The Coon Creek Watershed District has required two large rain gardens for this development. According to Carlberg, the watershed district’s rules have changed from the time the first addition of Hickory Meadows was constructed.
The rain gardens are so large that each will take up half of two front lawns, so four homeowners are responsible for maintaining their separate rain gardens, Carlberg said.
Councilmember Mike Knight envisioned a scenario in which neighbors got into a dispute because both are not equally contributing to the rain garden maintenance. The city made it clear that the private parties are responsible and the realtor must make prospective homeowners aware of this.
Ramone wondered if the city can regulate the style and price level of house the developer plans to build.
Hanson said the city can regulate the size of lots and size of homes, but not its price.

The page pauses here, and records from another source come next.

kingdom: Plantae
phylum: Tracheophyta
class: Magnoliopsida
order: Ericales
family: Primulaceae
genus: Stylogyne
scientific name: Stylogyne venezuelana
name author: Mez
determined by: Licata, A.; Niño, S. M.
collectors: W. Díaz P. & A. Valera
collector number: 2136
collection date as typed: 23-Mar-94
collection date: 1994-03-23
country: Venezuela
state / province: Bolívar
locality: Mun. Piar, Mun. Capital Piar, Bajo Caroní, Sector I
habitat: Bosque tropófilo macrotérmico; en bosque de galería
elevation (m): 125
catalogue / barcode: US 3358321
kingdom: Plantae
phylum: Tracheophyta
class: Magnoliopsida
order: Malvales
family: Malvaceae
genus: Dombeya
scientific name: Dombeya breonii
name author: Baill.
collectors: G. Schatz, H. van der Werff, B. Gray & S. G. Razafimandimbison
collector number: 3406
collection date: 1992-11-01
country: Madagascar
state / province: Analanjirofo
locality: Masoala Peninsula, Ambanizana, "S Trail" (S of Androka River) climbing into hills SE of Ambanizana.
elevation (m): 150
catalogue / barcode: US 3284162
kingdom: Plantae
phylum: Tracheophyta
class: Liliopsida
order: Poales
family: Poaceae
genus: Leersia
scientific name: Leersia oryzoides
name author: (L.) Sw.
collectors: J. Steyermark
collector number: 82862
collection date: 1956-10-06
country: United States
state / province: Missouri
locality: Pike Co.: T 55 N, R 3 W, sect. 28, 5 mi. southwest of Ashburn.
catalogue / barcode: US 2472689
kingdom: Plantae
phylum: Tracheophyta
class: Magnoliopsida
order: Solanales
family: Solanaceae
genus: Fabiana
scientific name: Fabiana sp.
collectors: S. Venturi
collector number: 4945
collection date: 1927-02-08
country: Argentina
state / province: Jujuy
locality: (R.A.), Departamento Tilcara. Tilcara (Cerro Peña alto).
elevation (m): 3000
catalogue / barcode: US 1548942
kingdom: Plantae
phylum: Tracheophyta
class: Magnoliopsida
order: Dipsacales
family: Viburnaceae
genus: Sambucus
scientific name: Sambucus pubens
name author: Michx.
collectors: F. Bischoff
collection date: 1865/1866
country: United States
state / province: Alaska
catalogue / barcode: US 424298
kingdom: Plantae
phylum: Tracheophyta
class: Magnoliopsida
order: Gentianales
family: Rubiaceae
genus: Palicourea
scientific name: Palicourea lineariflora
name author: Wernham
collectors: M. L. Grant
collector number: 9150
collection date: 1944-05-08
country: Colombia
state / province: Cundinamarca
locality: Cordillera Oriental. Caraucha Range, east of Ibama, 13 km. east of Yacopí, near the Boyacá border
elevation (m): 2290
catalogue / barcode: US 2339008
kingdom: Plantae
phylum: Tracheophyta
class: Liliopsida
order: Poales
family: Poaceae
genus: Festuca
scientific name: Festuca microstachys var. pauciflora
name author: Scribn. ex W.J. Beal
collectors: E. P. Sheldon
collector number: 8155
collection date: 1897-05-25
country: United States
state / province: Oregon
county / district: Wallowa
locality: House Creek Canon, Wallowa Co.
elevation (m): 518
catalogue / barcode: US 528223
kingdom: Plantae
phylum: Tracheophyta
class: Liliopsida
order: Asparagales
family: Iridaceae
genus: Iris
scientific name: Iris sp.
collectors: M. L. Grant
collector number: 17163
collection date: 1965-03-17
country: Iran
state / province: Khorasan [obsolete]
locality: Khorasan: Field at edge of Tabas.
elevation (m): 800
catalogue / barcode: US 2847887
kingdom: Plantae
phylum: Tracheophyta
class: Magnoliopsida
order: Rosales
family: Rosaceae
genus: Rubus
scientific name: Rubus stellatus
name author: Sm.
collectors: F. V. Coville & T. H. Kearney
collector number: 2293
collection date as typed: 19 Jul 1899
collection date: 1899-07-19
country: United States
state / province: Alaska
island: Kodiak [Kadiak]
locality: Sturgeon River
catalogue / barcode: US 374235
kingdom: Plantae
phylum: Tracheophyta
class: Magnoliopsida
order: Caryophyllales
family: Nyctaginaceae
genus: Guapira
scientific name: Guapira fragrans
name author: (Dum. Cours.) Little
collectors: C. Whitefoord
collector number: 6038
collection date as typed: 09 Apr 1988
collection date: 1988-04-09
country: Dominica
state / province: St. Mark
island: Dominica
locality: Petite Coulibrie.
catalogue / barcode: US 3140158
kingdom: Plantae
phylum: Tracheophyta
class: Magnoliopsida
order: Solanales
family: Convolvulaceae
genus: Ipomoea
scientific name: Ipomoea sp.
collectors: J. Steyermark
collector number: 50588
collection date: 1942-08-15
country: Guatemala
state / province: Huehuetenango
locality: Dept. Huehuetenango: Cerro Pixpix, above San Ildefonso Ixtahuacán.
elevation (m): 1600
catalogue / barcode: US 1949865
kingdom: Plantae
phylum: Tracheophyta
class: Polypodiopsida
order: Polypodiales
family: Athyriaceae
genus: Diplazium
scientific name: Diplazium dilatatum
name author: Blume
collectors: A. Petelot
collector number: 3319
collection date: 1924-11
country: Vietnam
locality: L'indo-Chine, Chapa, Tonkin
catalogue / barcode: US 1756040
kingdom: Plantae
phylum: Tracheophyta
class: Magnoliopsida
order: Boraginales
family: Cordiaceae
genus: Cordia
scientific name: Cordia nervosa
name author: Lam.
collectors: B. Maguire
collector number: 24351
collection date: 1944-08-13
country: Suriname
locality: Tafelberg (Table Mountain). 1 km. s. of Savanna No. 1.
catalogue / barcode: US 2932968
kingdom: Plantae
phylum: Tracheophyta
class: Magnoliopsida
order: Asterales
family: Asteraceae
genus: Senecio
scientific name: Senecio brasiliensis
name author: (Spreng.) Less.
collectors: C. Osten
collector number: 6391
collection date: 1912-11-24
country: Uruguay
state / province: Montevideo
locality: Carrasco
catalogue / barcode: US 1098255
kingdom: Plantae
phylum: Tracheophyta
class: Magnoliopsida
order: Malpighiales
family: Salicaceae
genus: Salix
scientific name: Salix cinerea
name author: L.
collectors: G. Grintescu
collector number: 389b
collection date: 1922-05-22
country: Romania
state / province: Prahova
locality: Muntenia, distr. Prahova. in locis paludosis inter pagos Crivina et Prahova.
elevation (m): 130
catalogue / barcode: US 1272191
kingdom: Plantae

The sketch plan area actually was planned for R-1 housing, but it will be rezoned to R-4. Carlberg said this is the same zoning for the Hickory Meadows development.
Andover requires lots to be a minimum of 2.5 acres in the R-1 zoning district. If the lots in Hickory Meadows 2nd Addition were divided equally and wetlands factored in, the size per lot is about one acre. The 75 lots on the 35 acres in Smith’s property would average out to 0.47 acres per lot.
Carlberg said the R-4 zoning district requires a minimum lot size of 11,400 square feet, which is about one-quarter of an acre.
Trude complimented Tollberg Homes for proposing good size lots that can have nice homes on them rather than doing the bare minimum in order to squeeze as many homes on the site as possible. She said the homes will have fabulous views of the creek.